- _PROVIDED PASSAGE_:
____________________
Essay by Jerry Mosier

Prison politics – December 1997 – Colorado Central Magazine

Uncle Mose devastated by jail election outcome

by J. T. Mosier

CHICO FLATS, SAN LUIS VALLEY, COLORADO — Uncle Mose has been shaking his head and mumbling into his coffee since the 32 drubbing on election day of a proposed 100-bed jail for Chaffee County, and the consequent shattering of his hopes for a new career as a for-profit prison consultant.

“Commissioner Frank McMurry almost hit the nail on the head…weren’t any ORGANIZED opposition that killed our chances for the new jail; it was all that UNorganized opposition we didn’t count on…”

“But, Pa, Sheriff Bergmann explained it in his radio interview; the voters were just `confused’,” his beloved Kate tried to console him.

“That dog won’t hunt, Katie Dear, us PROponents of the jail was the only faction that did any organized informing of the voters. If they were `confused,’ we can’t point that finger without having three more fingers pointing right back at us. Nope, I think this may be the real thing in Chaffee County; the time they closed the polls for election day and the voters Just Said No to the fear tactics us experts have always been able to count on in the past. Our future looks dim in the prison consulting business if the people start bein’ their own experts.”

LET US HOPE, indeed, that one of the messages contained in the voters’ message is that fear, even of crime, just won’t fly on election day. The people have exercised their constitutional right and responsibility to be their own experts. Rather than being “confused,” I believe the voters of Chaffee County clearly do not want to become part of an incarceration economy which, as Colorado Central so graphically pointed out in the November issue, would see the entire U.S. population behind bars by year 2070 or so.

Fear of crime, particularly drug-related crime, has been a driving force behind the present incarceration economy; and it is a fear easily dispelled, or confirmed, by citizens themselves, based on three common-sense questions:

1. What is the liquid dollar value of stolen property in your community?
____________________
[Extracted page text data]
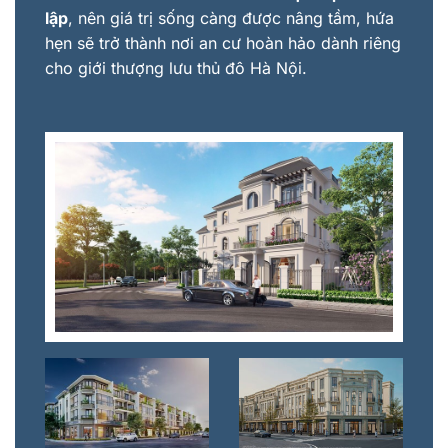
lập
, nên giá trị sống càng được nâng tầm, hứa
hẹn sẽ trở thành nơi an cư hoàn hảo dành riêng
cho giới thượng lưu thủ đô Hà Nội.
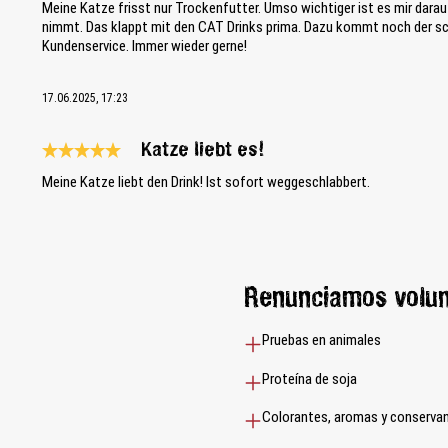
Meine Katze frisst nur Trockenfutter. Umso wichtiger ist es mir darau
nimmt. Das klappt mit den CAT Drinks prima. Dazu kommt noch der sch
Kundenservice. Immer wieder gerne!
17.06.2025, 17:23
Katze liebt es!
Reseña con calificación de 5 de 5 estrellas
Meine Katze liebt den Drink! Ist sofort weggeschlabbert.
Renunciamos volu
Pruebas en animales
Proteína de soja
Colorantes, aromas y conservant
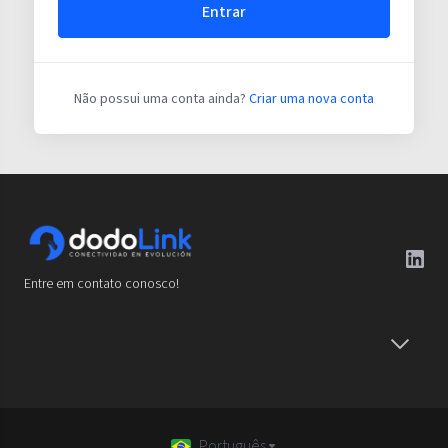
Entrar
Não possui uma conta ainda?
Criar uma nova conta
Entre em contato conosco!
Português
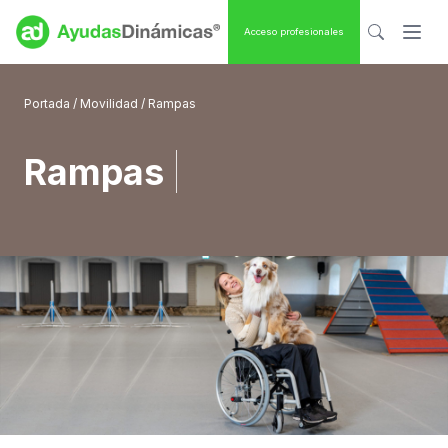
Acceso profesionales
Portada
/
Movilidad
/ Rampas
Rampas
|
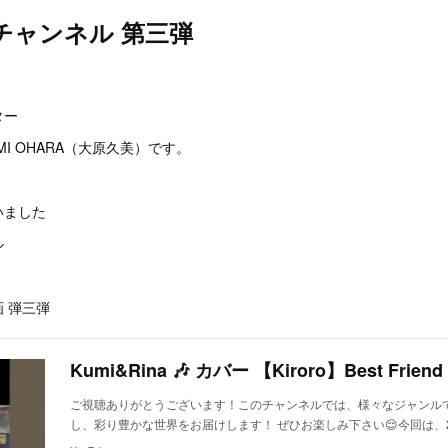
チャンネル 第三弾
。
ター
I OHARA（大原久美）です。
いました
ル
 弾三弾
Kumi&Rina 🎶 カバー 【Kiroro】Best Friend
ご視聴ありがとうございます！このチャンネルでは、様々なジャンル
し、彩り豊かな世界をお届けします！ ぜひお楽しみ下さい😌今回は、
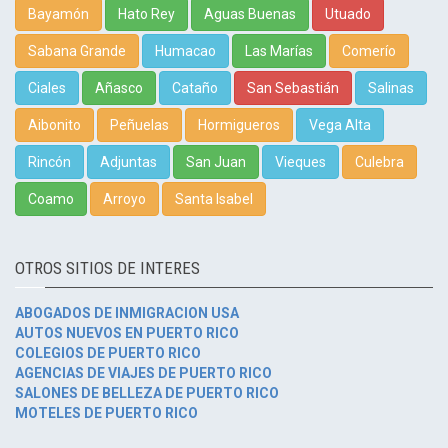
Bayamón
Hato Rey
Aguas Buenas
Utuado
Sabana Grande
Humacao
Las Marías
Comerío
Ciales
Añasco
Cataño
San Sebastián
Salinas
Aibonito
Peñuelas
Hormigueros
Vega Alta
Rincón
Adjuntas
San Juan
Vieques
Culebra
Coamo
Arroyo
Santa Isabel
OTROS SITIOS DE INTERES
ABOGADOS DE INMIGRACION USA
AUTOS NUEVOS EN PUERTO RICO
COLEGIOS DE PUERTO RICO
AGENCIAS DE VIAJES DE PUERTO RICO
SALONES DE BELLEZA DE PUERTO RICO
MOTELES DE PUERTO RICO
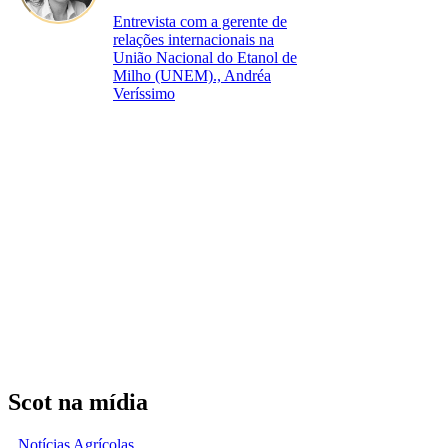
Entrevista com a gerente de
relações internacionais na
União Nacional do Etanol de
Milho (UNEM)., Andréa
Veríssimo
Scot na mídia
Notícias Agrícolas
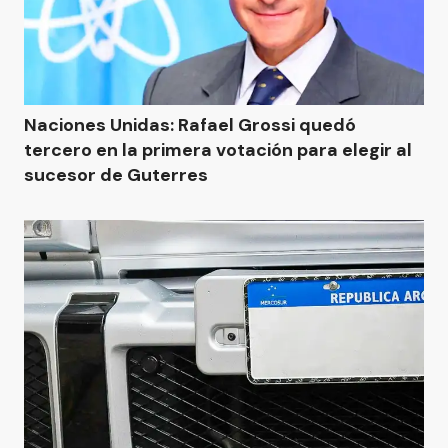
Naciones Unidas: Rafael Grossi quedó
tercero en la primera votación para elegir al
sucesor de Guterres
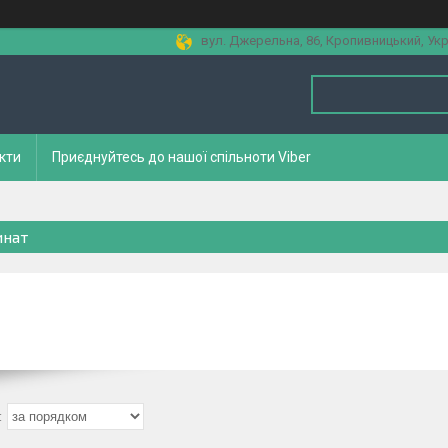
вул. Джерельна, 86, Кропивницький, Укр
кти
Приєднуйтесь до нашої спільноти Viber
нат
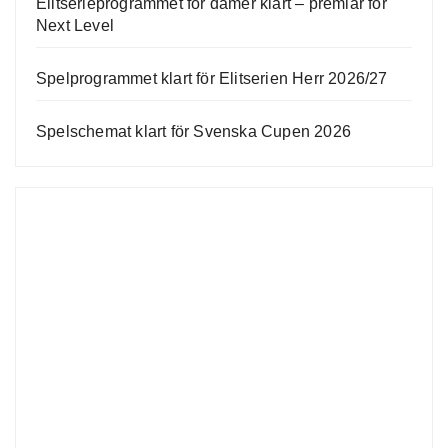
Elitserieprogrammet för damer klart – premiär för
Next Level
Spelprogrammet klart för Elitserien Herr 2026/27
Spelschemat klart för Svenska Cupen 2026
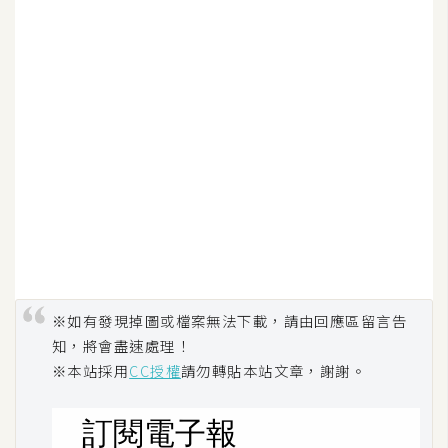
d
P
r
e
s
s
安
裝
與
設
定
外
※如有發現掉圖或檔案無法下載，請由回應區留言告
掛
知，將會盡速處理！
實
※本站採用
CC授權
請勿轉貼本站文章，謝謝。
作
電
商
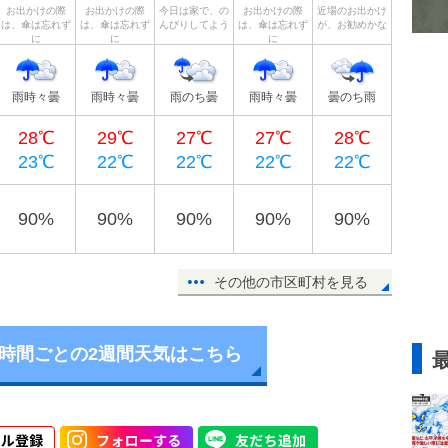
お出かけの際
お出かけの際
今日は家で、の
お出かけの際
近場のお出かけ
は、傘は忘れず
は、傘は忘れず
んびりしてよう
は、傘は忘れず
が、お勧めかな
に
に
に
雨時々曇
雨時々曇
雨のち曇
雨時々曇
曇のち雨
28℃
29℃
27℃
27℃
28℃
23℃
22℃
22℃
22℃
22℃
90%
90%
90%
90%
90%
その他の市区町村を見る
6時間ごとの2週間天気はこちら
____________________
- _ACTIVITY 1_: From the essay on the Chaffee County jail vote, extract the passage from "by J. T. Mosier" to "for-profit prison consultant.".
- _ACTIVITY 2_: Continue the essay on the Chaffee County jail vote from where it stops.

- _FINAL ANSWER 1_:
by J. T. Mosier

CHICO FLATS, SAN LUIS VALLEY, COLORADO — Uncle Mose has been shaking his head and mumbling into his coffee since the 32 drubbing on election day of a proposed 100-bed jail for Chaffee County, and the consequent shattering of his hopes for a new career as a for-profit prison consultant.

- _FINAL ANSWER 2_:
2. How many drug arrests are made incidental to an unrelated arrest; as in how often are hard drugs found on a suspect being pressed into jail on an unrelated charge?

3. How many accidental drug overdose cases are treated in your local hospital’s emergency room?

If your local news media are meeting their responsibility to inform you of such facts, it takes no police/press bureaucrat to tell you what they mean.

Nearly 10 years ago, in Torrington, Wyo., parents were arming themselves with intent to kill drug dealers and the police chief drove a DAREmobile that would have blown Salida’s DAREmobile off the track. As news director of Torrington radio KGOS, I applied these guidelines to police blotter statistics.

During a two-month period, the only stolen property reported was a short block for a Chevy pickup motor and a pile of firebrick. A hard-core addict must spend S100-$300 per day to support a drug habit. This need translates into a rash of armed robberies (the short way to quick cash) or thefts of $1,000-$3,000 of items easy to fence: guns, cameras, jewelry, videos, computers, which, in a thief’s market bring 10 cents on the dollar of their actual value.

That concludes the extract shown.